Of particular interest is the role of Advertising in Barbados, analysing advertising from a local perspective within the past 10 years. There is no written documentation on how advertising has developed in Barbados. The research will involve interviewing designers, creative directors of agencies and consumers to assess the value of campaigns and the results: How can a campaign change an attitude or mindset? How has a campaign encouraged the transformation of a nation? I aspire to create a lecture series unique to the Caribbean and Barbadian experience which we hope to incorporate into the BFA’s Curriculum. Topics and/or issues to be addressed include:
- Advertising in Barbados: An Agent of Social Change.
- (Visual) Packaging Barbados for Export
- Introduction of Alternative forms of Advertising (Passive Communication Versus Active Communication)
- The Role of Local Vernacular
- Multiculturalism of Design: A Discourse on Colour, Iconography and
- The Advertising and Representation of Negro Slaves
- Packaging of Products – From the Moorish Apothecary Jar to Aunt Jemima
- Cuban Graphic Design in the Golden Age
- The ‘Cult’ of Ché Guevara and Bob Marley
- Women in Graphic Design and the Feminist Movement
Rationale and Context
Students will be encouraged to question where do we position ourselves from a global perspective. Topics such as: What does it mean to be Caribbean? What is the Caribbean aesthetic? How does the work produced abroad influence how we approach design from a regional viewpoint? This acquisition of knowledge when delivered to students will encourage them to contextualize what occurs in the region and around the globe and will inform their practice. Furthermore to get more specific about issues such as what does it mean to be Caribbean – we need to gravitate towards questions of representation such as the way in which we are represented, and specifically how visual imagery affects identity formation. Also, we should question who creates and disseminates these images. Essentially, we should foster in up and coming designers to become more critically aware of approaches to their practice.
The goal is to become more knowledgeable in Design education and in turn disseminate the information to the students and staff on the Graphic Design programme. In addition to supporting the area of theory, the knowledge acquired is highly transferable to practical application with regards to the tutor researching and developing studio projects for classroom instruction.
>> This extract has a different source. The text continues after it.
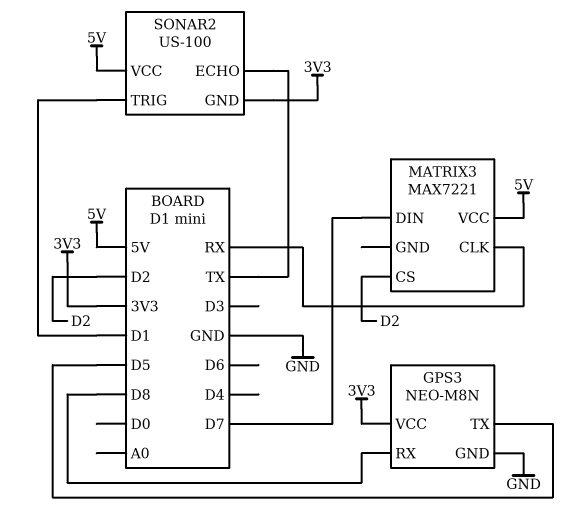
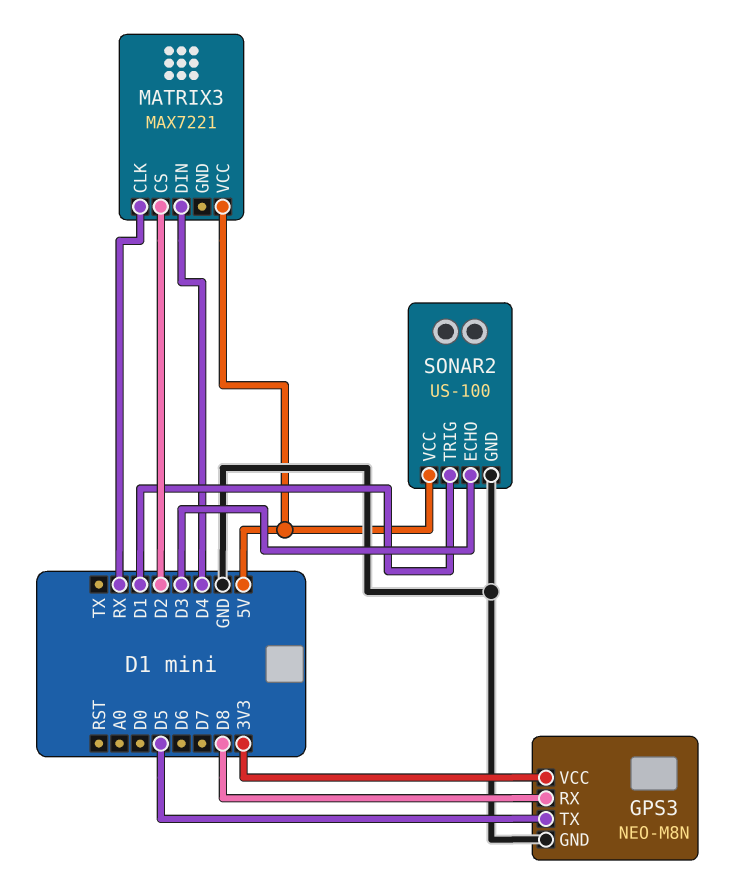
MATRIX3 pin DIN: D7 -> D4
SONAR2 pin ECHO: TX -> D3
SONAR2 pin GND: 3V3 -> GND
Our target is to meet the needs of the student and the demands of the design industry. Within the area of design practice a number of courses are taught to prepare the student for the world of work and to become life long learners. We have implemented courses in design, the art of typography as a functional and aesthetic form; Advanced Studio practices where students learn the art of research, methodologies, self-assessment and evaluation. Along with developing the practitioner, we encourage dialogue and reflection and that the student should strive for their personal best. The student regularly presents projects to an audience, which encourages preparation, articulation and confidence. In addition, there are courses that we conduct where persons from the design industry talk with the students on the challenges in the world of work, and encourage students to develop professional business practices. The student is the biggest potential, as they are the future of design.